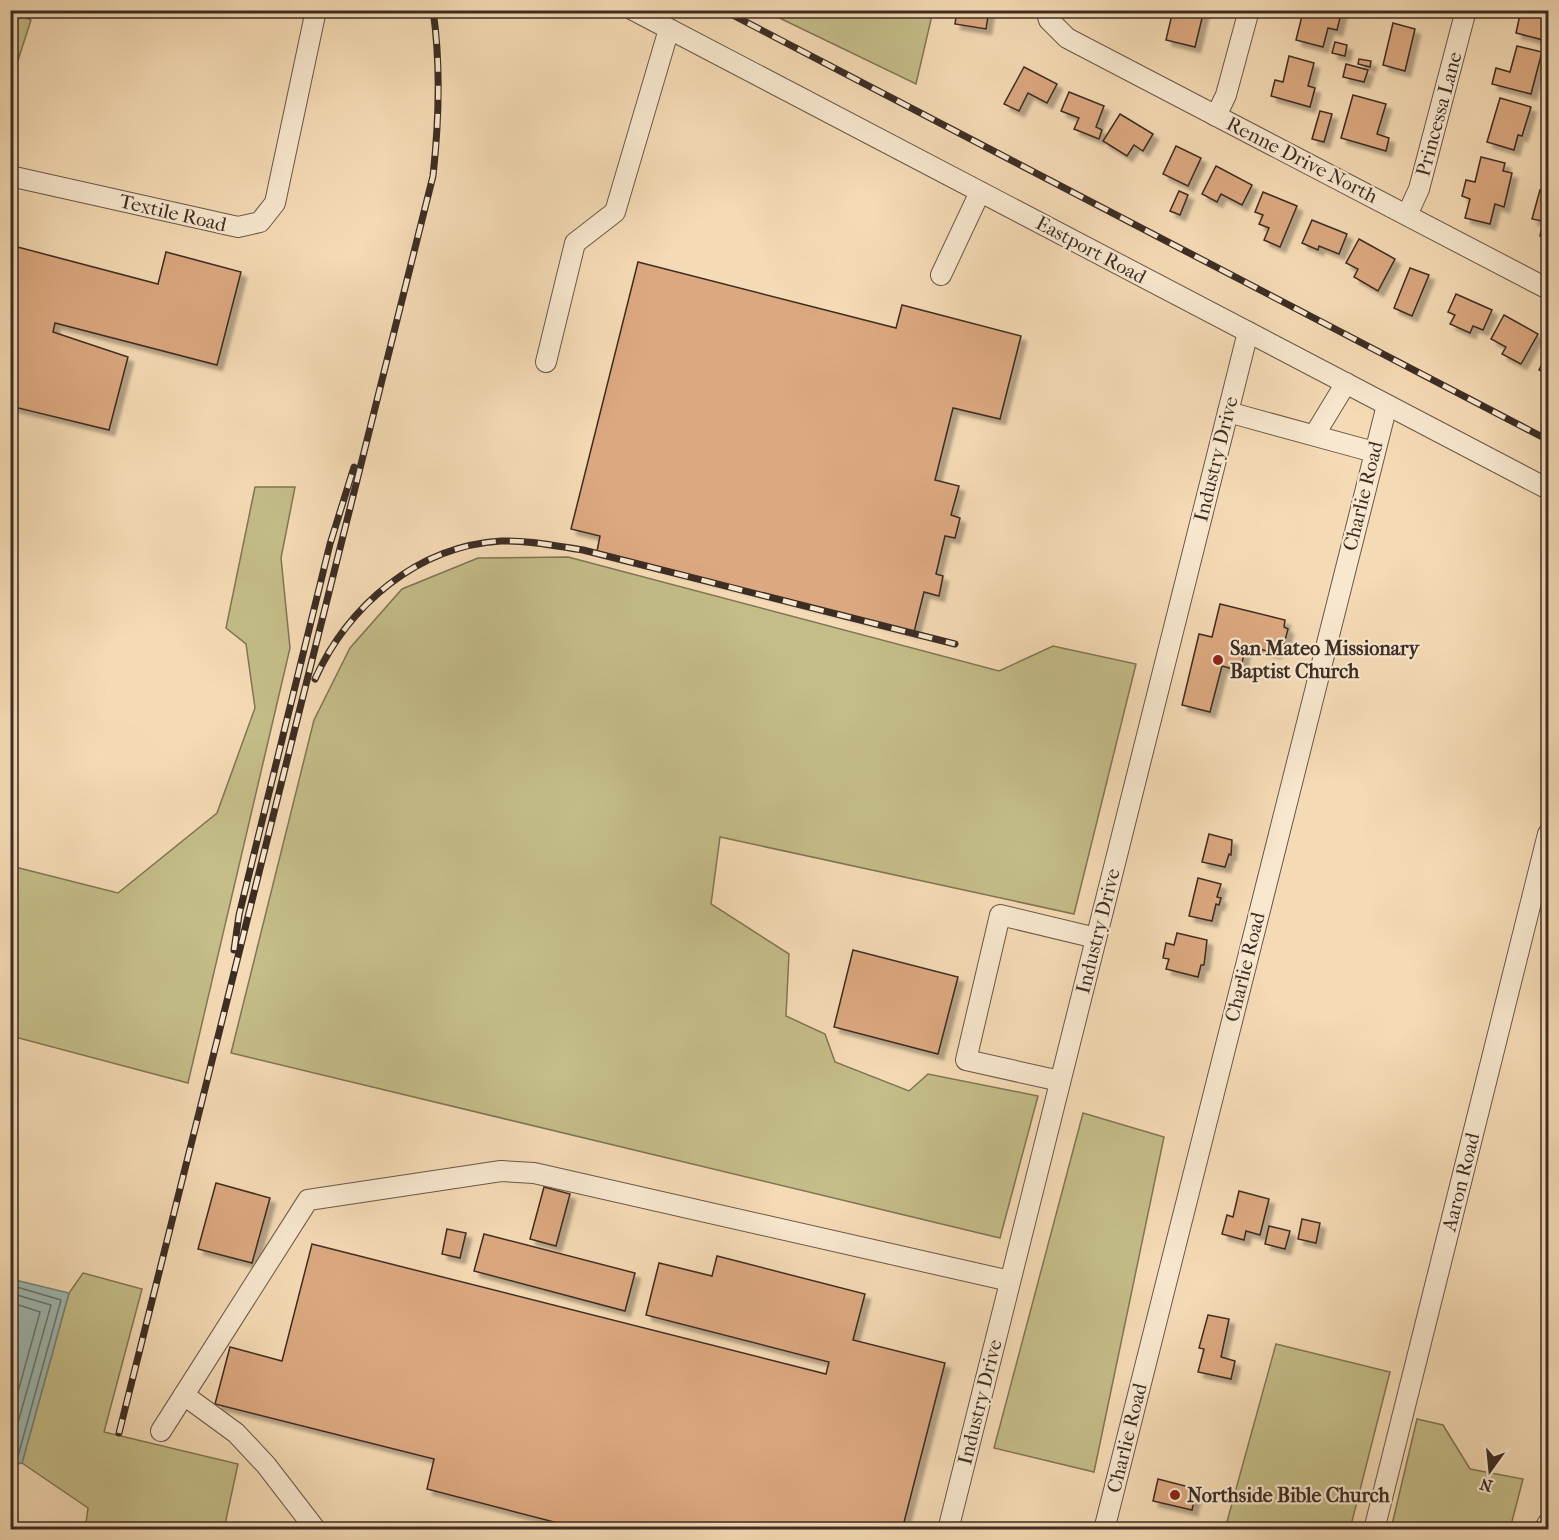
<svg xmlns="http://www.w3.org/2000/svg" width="1559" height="1540" font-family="'IM FELL French Canon',serif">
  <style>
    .green { fill: #c4bd88; stroke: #807556; stroke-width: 1.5 }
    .water { fill: #9dbab3; stroke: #76827a; stroke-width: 1.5 }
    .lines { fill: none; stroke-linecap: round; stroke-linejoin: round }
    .shore { stroke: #6c746c; stroke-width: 1.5 }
    .building { fill: #dca880; stroke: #3c2d24; stroke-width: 1.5; filter: url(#shadow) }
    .minor-casing { stroke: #6a5848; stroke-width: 22 }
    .minor { stroke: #f8e8cf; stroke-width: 20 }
    .rail-casing { stroke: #3c2d24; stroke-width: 7 }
    .rail { stroke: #f8e8cf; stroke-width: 4.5; stroke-dasharray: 14; stroke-linecap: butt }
    .poi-dot { fill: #8f2418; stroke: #f8e8cf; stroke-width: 2 }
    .labels { text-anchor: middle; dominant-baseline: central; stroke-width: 4.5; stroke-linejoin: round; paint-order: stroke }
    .street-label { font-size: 20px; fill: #3c2d24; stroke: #f8e8cf }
    .poi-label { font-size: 20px; font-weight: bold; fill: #3c2d24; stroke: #f8e8cf; text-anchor: start }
  </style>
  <defs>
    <filter id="shadow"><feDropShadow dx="5.5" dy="5.5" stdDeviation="1.5" flood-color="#0004"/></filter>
  </defs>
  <rect width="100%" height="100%" fill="#f5dbb5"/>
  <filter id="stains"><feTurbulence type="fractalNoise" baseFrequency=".00333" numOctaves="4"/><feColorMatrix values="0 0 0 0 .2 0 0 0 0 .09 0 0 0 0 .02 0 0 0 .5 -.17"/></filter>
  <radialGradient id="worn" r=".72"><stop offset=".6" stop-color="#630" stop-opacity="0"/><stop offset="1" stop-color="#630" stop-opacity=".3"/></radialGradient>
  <g class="green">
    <path d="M11,11L31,20L11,82Z"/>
    <path d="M765,11L933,10V11L916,84Z"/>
    <path d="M255,487H295L281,558L290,648L188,1083L11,1036V866L118,893L217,813L255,708L246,644L226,628Z"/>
    <path d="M568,557L999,671L1053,646L1136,664L1074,914L720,837L711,904L789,954L786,1016L825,1034L835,1062L909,1091L928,1074L1038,1096L1000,1238L231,1053L314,720L350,648L402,589L478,558Z"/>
    <path d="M1083,1113L1164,1137L1094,1472L994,1448Z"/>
    <path d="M83,1273L142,1289L104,1432L238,1464L224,1529L85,1530L88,1508L22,1463L69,1293Z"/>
    <path d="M1276,1344L1390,1372L1350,1529H1225Z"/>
    <path d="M1417,1419L1443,1425L1470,1469L1523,1479L1510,1529H1391Z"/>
  </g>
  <path class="water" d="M11,1279L69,1293L22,1463L11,1465Z"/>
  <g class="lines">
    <g class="shore">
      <path d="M10,1285L61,1300L18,1456L10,1459"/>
      <path d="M10,1293L51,1305L10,1451"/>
      <path d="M10,1302L40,1312L10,1421"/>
    </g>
  </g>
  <g class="building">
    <path d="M957,10H989L986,29L955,24Z"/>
    <path d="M1173,10H1204L1195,47L1166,40Z"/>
    <path d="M1297,10H1342L1337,30L1328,28L1323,47L1296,40L1303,12Z"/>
    <path d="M1521,10H1548L1543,40L1516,33Z"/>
    <path d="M1393,23L1415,29L1405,71L1383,65Z"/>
    <path d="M1335,42L1347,45L1345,56L1332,53Z"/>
    <path d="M1517,46L1542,52L1531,94L1492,84L1496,68L1510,72Z"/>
    <path d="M1289,56L1314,63L1308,86L1315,88L1310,107L1271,96L1275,80L1283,82Z"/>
    <path d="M1359,59L1371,61L1370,67L1358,64Z"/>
    <path d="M1346,64L1368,70L1364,82L1343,77Z"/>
    <path d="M1024,67L1057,84L1047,103L1028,93L1019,111L1004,104Z"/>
    <path d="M1069,92L1104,106L1096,127L1102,130L1099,139L1074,129L1079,118L1061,111Z"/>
    <path d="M1353,95L1386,104L1377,134L1389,138L1386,151L1341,138Z"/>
    <path d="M1500,98L1531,107L1522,136L1518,135L1514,150L1487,142Z"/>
    <path d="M1320,111L1332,114L1324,142L1312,139Z"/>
    <path d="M1120,114L1153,134L1143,151L1134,145L1127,156L1103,141Z"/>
    <path d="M1176,146L1201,158L1188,186L1163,174Z"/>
    <path d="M1481,157L1505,163L1503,171L1512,173L1504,207L1495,204L1490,224L1465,218L1470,199L1462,196L1466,180L1475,182Z"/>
    <path d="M1216,166L1252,185L1242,205L1221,194L1217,202L1202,194Z"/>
    <path d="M1540,190L1548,192V238L1540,236L1543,221L1532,219Z"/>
    <path d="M1179,191L1188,195L1180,215L1170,211Z"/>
    <path d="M1263,192L1297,206L1280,247L1264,240L1269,228L1259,224L1263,215L1255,212Z"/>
    <path d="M1312,220L1347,234L1339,254L1319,246L1318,250L1302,243Z"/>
    <path d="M1359,239L1395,259L1378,291L1354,277L1358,269L1346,263Z"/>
    <path d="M10,245L158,284L166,252L241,272L217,365L55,323L53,332L128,357L109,430L10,406Z"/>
    <path d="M638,262L896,328L902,305L1021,336L1000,419L953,408L935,480L959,486L951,515L960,518L955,538L945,536L936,574L943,576L939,596L924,592L914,632L597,551L600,536L571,529Z"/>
    <path d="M1410,268L1429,275L1412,316L1394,308Z"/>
    <path d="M1456,294L1492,310L1483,330L1473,326L1470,333L1450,324L1455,315L1448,312Z"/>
    <path d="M1504,315L1538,334L1521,364L1502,354L1506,347L1491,339Z"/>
    <path d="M1548,352V374L1539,370Z"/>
    <path d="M1220,604L1285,620L1284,627L1288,629L1283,648L1277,646L1276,653L1246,646L1240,671L1222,666L1210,712L1182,705L1199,634L1212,637Z"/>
    <path d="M1209,834L1232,840L1231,855L1229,854L1225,867L1202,862Z"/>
    <path d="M1198,878L1221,884L1217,897L1221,898L1219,905L1216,904L1212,921L1189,916Z"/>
    <path d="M1177,933L1207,940L1204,965H1201L1198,977L1166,969L1169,959L1163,958L1166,943L1174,945Z"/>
    <path d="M853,950L958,977L938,1054L834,1027Z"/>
    <path d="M216,1183L270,1198L252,1263L198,1249Z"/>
    <path d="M544,1187L570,1194L556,1246L530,1239Z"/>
    <path d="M1239,1191L1269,1199L1260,1235L1246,1231L1244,1240L1222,1234L1227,1215L1233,1217Z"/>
    <path d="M1302,1219L1320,1223L1316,1243L1298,1239Z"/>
    <path d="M1269,1226L1290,1231L1285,1249L1265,1244Z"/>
    <path d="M447,1229L466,1233L460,1258L442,1254Z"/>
    <path d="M484,1234L635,1273L625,1311L474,1271Z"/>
    <path d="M312,1244L826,1374L829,1362L646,1315L659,1263L712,1276L717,1256L865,1294L853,1340L945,1363L902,1530H585L427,1489L434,1459L215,1404L230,1347L282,1361Z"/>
    <path d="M1208,1315L1229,1319L1221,1357L1235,1361L1231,1379L1198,1372L1204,1349L1199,1348Z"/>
    <path d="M1158,1479L1197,1489L1192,1510L1153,1501Z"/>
  </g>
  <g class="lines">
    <g class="minor-casing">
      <g id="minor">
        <path d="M633,10L1548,489"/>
        <path d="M1046,10L1049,20L1067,38L1548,289"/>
        <path d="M1216,116L1226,95L1249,10"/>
        <path d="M10,176L238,227L260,222L275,203L316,10"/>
        <path d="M1407,215L1419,189L1466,10"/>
        <path d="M941,275L980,192"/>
        <path d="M546,362L575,243L615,212L669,29"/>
        <path d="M1228,412L1374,452"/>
        <path d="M1315,434L1346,383"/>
        <path d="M1060,1081L966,1060L1000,915L1096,938"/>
        <path d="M184,1395L236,1433L266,1465L316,1530"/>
        <path d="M161,1431L308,1200L501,1171L534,1173L1010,1281"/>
        <path d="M948,1530L1248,332"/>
        <path d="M1104,1530L1387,405"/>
        <path d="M1374,1530L1548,834"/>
        <path d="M1544,1530L1548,1523"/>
      </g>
    </g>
    <use href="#minor" class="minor"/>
    <g class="rail-casing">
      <g id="rail">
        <path d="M723,10L1548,440"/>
        <path d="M315,679C348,606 417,546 501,541C528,540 556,546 583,550L955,644"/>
        <path d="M234,950L239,915L330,544L354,467"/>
        <path d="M119,1433L433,176C439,121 441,65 433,10"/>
      </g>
    </g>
    <use href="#rail" class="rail"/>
  </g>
  <g class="poi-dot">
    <circle cx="1218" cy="660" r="6"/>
    <circle cx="1175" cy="1495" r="6"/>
  </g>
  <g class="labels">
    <g class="street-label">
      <text transform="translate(1439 114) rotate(-75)">Princessa Lane</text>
      <text transform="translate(1302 160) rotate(27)">Renne Drive North</text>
      <text transform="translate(173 213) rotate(13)">Textile Road</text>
      <text transform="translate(1091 250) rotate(28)">Eastport Road</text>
      <text transform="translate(1216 459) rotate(-76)">Industry Drive</text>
      <text transform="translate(1363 496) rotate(-76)">Charlie Road</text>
      <text transform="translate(1098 931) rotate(-76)">Industry Drive</text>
      <text transform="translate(1245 967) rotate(-76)">Charlie Road</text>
      <text transform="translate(1461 1182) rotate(-76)">Aaron Road</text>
      <text transform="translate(980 1402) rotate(-76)">Industry Drive</text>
      <text transform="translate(1127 1438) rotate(-76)">Charlie Road</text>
    </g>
    <g class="poi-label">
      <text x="1230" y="648">San Mateo Missionary<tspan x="1230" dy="23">Baptist Church</tspan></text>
      <text x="1187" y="1495">Northside Bible Church</text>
    </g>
  </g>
  <rect width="1559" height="1540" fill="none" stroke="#f5dbb5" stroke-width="36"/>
  <rect x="12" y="12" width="1535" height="1516" fill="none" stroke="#3c2d24" stroke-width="3"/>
  <rect x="18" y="18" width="1523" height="1504" fill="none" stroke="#3c2d24" stroke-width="1.5"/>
  <g transform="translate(1490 1471) rotate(195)" stroke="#f8e8cf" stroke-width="4.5" paint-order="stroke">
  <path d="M0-4.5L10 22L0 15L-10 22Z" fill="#3c2d24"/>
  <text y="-9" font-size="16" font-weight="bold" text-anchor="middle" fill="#3c2d24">N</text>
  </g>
  <rect width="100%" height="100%" filter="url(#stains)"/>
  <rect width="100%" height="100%" fill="url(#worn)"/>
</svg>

-- -- --

**Exercise details**
Copy the lines from the entries above in which the word "middle" appears.

**Output**
    .labels { text-anchor: middle; dominant-baseline: central; stroke-width: 4.5; stroke-linejoin: round; paint-order: stroke }
  <text y="-9" font-size="16" font-weight="bold" text-anchor="middle" fill="#3c2d24">N</text>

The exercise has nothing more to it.